There was no answer from the petrified bee, who lay shivering trapped beneath Bulbuline’s feet. The spider absentmindedly rubbed her spinnerets together as she gazed perturbedly at the small bee out of her hundreds of eyes.


“Come now, why are you so scared? What do you think I’ll do to you?”


A tiny voice replied, “Eat me. Isn’t that what spiders do?”


“Eat you?”, Bulbuline scoffed, “I could never, I’m a vegetarian. I only want to talk.”


“Are you messing with me?” inquired the bee, “Because that would be really cruel to mess around with a poor defenseless bee on her deathbed. I’d much rather you got it over with quickly and stuck those giant fangs into my neck right now.” 


Bulbuline averted her gaze, embarrassed, “I swear upon my life that I will do no such thing.” This seemed to appease the bumble bee who marginally relaxed at this statement, “Well can you let me go then?”

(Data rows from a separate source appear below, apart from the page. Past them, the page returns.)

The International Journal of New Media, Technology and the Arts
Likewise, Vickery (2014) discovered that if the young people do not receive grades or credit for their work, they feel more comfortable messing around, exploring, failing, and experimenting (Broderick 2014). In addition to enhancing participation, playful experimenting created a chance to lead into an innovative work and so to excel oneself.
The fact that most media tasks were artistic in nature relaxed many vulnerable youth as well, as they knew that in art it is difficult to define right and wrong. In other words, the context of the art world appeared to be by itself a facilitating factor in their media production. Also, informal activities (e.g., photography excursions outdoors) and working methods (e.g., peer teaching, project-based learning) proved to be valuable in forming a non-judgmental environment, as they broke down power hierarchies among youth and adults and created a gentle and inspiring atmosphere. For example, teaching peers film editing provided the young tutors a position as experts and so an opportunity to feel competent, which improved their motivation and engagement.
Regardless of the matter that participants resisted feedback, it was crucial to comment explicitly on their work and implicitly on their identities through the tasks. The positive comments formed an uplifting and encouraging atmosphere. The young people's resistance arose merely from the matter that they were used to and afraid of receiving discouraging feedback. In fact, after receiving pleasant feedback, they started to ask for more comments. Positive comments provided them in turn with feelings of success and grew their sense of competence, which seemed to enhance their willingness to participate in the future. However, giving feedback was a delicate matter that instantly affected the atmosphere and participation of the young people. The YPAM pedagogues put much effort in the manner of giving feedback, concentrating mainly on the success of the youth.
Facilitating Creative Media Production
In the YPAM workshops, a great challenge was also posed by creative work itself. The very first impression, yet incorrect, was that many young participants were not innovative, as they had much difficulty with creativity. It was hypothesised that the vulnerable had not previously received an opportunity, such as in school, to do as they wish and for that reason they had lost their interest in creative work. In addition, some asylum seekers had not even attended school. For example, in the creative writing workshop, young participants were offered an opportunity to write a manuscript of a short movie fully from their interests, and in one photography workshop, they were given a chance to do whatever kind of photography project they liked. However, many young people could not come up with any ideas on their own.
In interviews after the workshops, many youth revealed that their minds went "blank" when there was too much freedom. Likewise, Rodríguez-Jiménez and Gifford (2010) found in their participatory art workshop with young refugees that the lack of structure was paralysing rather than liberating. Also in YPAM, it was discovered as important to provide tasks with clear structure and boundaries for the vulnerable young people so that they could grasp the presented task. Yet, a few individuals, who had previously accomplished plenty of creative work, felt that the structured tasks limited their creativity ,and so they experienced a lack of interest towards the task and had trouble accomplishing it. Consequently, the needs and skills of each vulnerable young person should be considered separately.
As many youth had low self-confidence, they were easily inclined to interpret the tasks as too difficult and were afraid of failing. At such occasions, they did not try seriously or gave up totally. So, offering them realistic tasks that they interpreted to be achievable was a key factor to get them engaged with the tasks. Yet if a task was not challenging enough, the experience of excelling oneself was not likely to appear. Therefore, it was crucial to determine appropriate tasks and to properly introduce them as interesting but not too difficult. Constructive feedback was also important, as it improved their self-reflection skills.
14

The spider thought for a moment, “Okay, only if you promise to stay and talk with me for a while. I get pretty lonely, I’ll even knit you a sweater!”


“Promise.”


With that, the spider freed the bee, unravelling the silken web from around her delicate wings and striped body. The bee, however, was skeptical of Bulbuline’s good intentions and did not keep her promise. As the bee attempted to fly away, Bulbuline frantically reached out one of her eight legs and grabbed hold of the bee’s antennae. In blind fear, the bee stung Bulbuline in the back, injecting deadly poison into her bloodstream, before releasing herself from the spider’s grasp and buzzing away. Paralyzed by the sting, the spider dazedly collapsed onto her own web. In her drunken struggles to right herself, she got wrapped up in sticky silk rendering her stuck fast even after the bumblebee sting wore off. Unfortunately for Bulbuline, that bee was the only visitor she would ever have in her concealed alcove between the rock and the tree stump, and she remained motionlessly trapped in her own web until it was washed away by a heavy thunderstorm seventeen weeks later.